- [WHAT IS EXPECTED]: Write out exactly the lines below starting at the one containing "Aquí se puede" and ending at the one containing "distracciones.". Omit every picture.

........

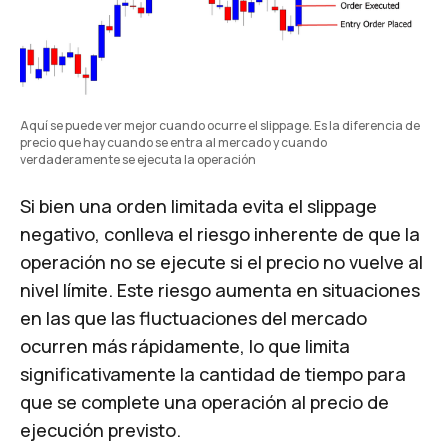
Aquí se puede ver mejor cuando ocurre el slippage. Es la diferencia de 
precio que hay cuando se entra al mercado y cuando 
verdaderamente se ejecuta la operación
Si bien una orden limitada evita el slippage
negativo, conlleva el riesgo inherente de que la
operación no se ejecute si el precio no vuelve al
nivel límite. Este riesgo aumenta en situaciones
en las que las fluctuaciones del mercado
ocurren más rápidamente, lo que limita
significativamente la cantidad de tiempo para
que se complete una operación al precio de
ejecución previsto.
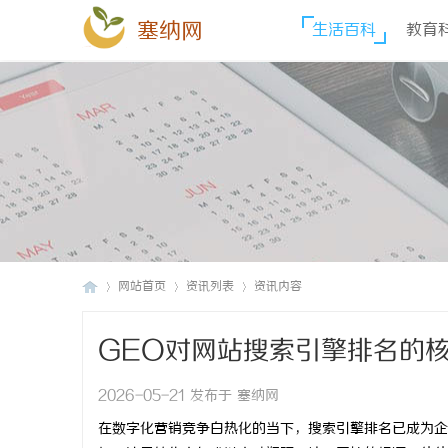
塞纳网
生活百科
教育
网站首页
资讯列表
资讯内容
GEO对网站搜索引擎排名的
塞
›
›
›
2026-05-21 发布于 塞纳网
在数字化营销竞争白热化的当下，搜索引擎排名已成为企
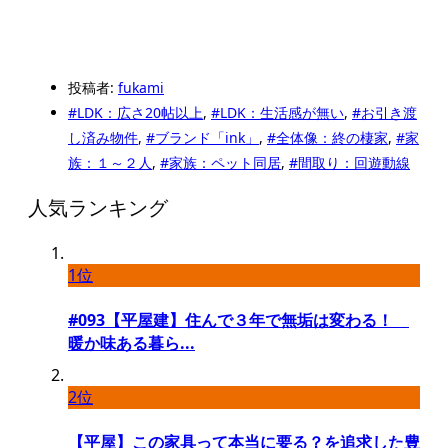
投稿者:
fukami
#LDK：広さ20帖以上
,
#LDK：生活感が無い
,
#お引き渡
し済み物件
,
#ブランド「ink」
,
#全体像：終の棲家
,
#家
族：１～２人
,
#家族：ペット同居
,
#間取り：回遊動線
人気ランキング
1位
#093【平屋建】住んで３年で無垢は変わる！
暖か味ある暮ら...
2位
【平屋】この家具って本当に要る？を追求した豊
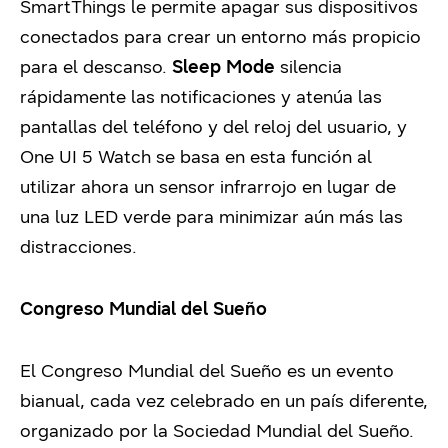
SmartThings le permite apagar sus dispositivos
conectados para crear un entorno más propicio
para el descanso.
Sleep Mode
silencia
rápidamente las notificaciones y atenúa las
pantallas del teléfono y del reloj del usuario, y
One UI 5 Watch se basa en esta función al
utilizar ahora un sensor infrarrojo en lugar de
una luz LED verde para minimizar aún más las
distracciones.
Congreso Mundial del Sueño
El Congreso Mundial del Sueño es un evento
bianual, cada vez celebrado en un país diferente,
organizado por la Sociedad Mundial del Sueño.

........

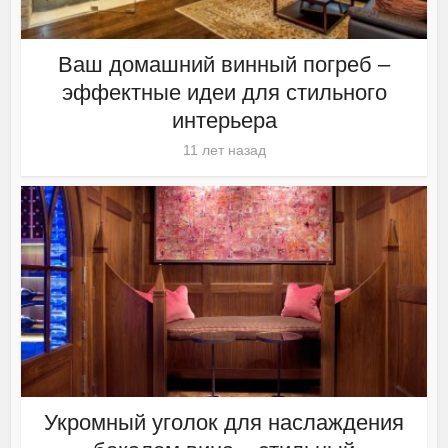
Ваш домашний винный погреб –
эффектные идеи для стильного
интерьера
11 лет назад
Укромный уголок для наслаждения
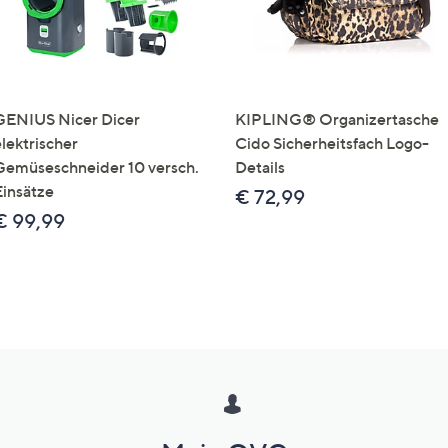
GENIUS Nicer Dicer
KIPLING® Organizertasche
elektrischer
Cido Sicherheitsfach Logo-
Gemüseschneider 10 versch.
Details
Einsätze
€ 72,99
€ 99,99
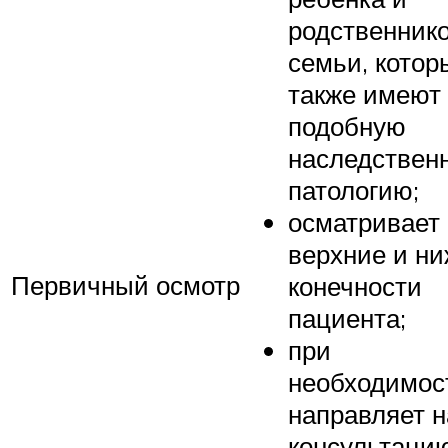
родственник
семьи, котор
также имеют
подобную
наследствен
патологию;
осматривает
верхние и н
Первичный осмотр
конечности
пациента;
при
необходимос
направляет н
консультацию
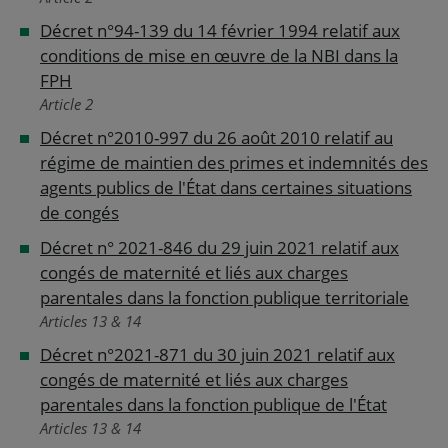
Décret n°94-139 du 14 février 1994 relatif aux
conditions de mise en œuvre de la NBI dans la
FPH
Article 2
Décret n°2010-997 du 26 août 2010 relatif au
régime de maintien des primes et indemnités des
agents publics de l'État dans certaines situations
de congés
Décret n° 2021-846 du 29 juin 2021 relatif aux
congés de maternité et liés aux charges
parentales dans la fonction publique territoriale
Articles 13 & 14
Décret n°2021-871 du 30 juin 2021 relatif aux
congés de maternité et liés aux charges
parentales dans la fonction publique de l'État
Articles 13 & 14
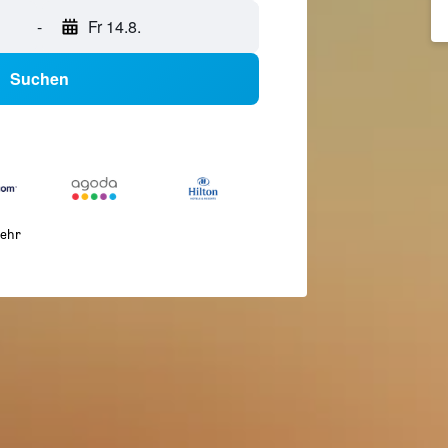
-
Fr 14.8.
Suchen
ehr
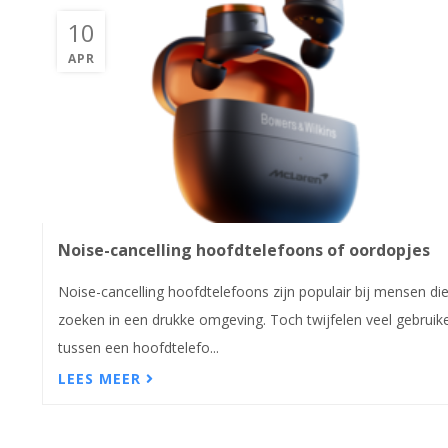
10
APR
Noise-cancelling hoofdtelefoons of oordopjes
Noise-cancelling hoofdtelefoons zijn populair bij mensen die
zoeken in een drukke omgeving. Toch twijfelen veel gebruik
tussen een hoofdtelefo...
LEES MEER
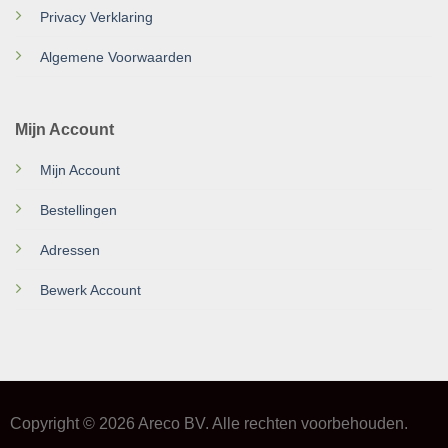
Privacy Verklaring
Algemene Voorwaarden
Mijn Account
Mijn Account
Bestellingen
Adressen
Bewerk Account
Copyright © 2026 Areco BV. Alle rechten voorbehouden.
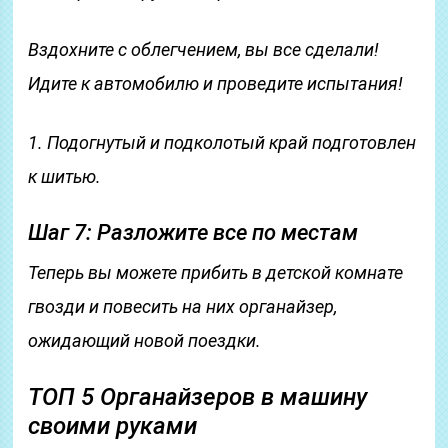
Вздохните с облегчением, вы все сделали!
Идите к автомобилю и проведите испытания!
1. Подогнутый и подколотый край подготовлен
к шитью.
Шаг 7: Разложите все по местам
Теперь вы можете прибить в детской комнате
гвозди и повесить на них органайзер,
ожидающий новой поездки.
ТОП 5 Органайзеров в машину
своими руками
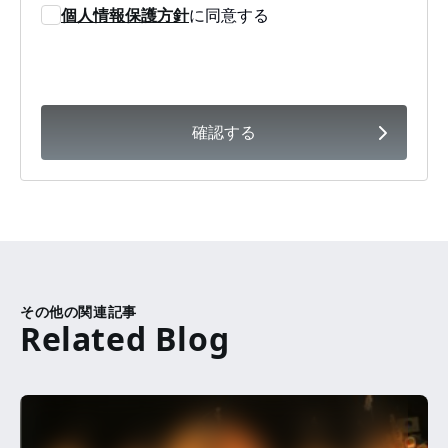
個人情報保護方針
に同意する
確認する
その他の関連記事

........

- [WRITTEN SOLUTION]:
Aquí se puede ver mejor cuando ocurre el slippage. Es la diferencia de 
precio que hay cuando se entra al mercado y cuando 
verdaderamente se ejecuta la operación
Si bien una orden limitada evita el slippage
negativo, conlleva el riesgo inherente de que la
operación no se ejecute si el precio no vuelve al
nivel límite. Este riesgo aumenta en situaciones
en las que las fluctuaciones del mercado
ocurren más rápidamente, lo que limita
significativamente la cantidad de tiempo para
que se complete una operación al precio de
ejecución previsto.
塞纳网
生活百科
教育
网站首页
资讯列表
资讯内容
GEO对网站搜索引擎排名的
塞
›
›
›
2026-05-21 发布于 塞纳网
在数字化营销竞争白热化的当下，搜索引擎排名已成为企
投稿者:
fukami
#LDK：広さ20帖以上
,
#LDK：生活感が無い
,
#お引き渡
し済み物件
,
#ブランド「ink」
,
#全体像：終の棲家
,
#家
族：１～２人
,
#家族：ペット同居
,
#間取り：回遊動線
人気ランキング
1位
#093【平屋建】住んで３年で無垢は変わる！
暖か味ある暮ら...
2位
【平屋】この家具って本当に要る？を追求した豊
SmartThings le permite apagar sus dispositivos
conectados para crear un entorno más propicio
para el descanso.
Sleep Mode
silencia
rápidamente las notificaciones y atenúa las
pantallas del teléfono y del reloj del usuario, y
One UI 5 Watch se basa en esta función al
utilizar ahora un sensor infrarrojo en lugar de
una luz LED verde para minimizar aún más las
distracciones.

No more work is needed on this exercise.